Myelin water fraction was obtained from 5 bilateral motor regions in 22 individuals with chronic stroke and 26 healthy older adults. Activity levels were quantified with wrist accelerometers worn for a period of 72 hours (3 days). Higher and lower PA levels were defined by a cluster analysis within each group.

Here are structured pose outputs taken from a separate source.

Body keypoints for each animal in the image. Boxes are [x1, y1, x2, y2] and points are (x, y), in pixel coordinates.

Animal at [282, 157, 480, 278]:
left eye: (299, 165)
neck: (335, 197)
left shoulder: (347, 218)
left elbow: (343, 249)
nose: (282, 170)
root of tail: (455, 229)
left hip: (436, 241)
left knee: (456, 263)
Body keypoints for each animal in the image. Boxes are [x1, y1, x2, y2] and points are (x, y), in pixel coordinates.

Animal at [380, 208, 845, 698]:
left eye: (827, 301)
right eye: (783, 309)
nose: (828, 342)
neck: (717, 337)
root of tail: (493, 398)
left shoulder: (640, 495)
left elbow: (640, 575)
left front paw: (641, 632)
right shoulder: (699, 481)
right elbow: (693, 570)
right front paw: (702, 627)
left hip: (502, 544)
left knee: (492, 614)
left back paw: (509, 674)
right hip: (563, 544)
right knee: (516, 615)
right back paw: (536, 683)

MAR was similar regardless of PA level within the older adult group. Compared to the higher PA stroke group, lower PA stroke participants displayed greater MAR. There was no difference in MAR between the stroke and older adult higher PA groups. Within the lower PA groups, individuals with stroke showed greater MAR compared to the older adults. Arm impairment, lesion volume, age, time since stroke, and preferential arm use were not different between the PA stroke groups, suggesting that motor impairment severity and extent of brain damage did not drive differences in PA.

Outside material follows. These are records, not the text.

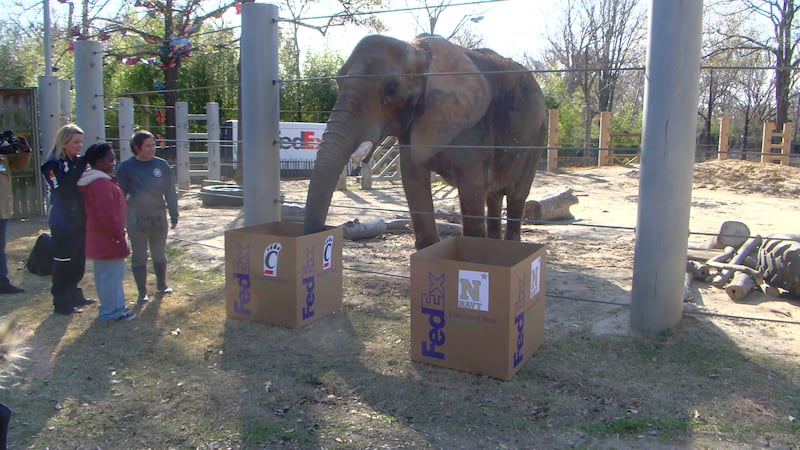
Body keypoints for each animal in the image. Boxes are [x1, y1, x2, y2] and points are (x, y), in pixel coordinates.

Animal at [303, 34, 547, 250]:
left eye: (391, 89)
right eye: (337, 79)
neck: (419, 54)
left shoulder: (472, 126)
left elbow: (471, 188)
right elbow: (413, 179)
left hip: (537, 135)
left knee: (516, 194)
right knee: (494, 195)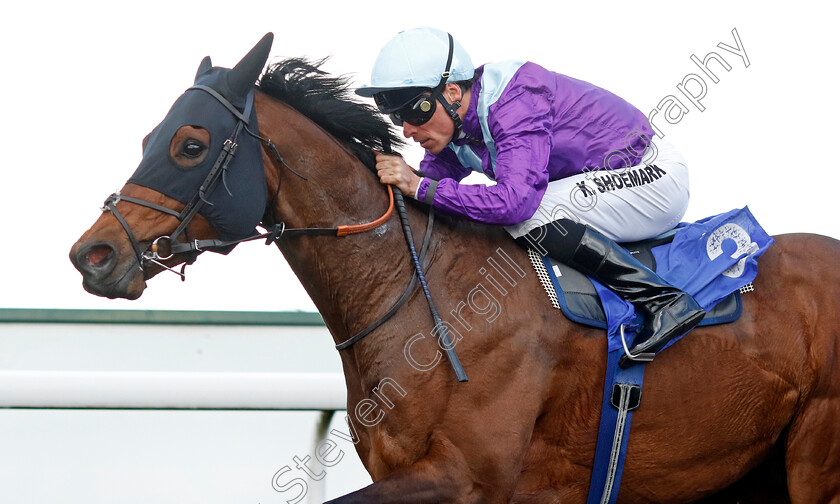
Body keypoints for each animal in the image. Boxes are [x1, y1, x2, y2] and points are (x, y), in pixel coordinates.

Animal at [70, 33, 840, 502]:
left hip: (815, 460)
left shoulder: (466, 476)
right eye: (149, 137)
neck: (421, 293)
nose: (93, 254)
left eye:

Individuals who have had a stroke and are also physically active display lower MAR (i.e., similar myelin in both hemispheres) in motor regions. High levels of PA may be neuroprotective and mitigate myelin asymmetries once a neurological insult, such as a stroke, occurs. Alternately, it is possible that promoting high levels of PA after a stroke may reduce myelin asymmetries.
髓鞘不对称比(MAR)与中风后运动功能障碍和运动功能相关,并对其有影响。身体活动(PA)可能诱导髓鞘可塑性,从而潜在减轻中风后可能出现的半球性髓鞘不对称。
本研究旨在确定 PA 水平较高的个体与 PA 水平较低的个体相比,MAR 是否较低。
本研究纳入 22 名慢性中风患者和 26 名健康老年人,共 5 对双侧运动区的髓鞘水分数。使用佩戴 72 小时(3 天)的腕部加速度计来量化活动水平。在每个组内通过聚类分析来定义较高和较低的 PA 水平。
在老年组中,PA 水平与 MAR 无关。与较高 PA 的中风组相比,较低 PA 的中风组患者的 MAR 更大。中风和较高 PA 的老年组之间的 MAR 没有差异。在较低 PA 组中,与老年人相比,中风患者的 MAR 更大。PA 中风组之间的手臂损伤、病变体积、年龄、中风后时间和优势手臂使用无差异,这表明运动损伤严重程度和脑损伤程度并没有导致 PA 的差异。
中风后仍然积极运动的个体在运动区显示出较低的 MAR(即,两个半球的髓鞘相似)。高水平的 PA 可能具有神经保护作用,并减轻中风等神经损伤后的髓鞘不对称。或者,中风后促进高水平的 PA 可能会减少髓鞘不对称。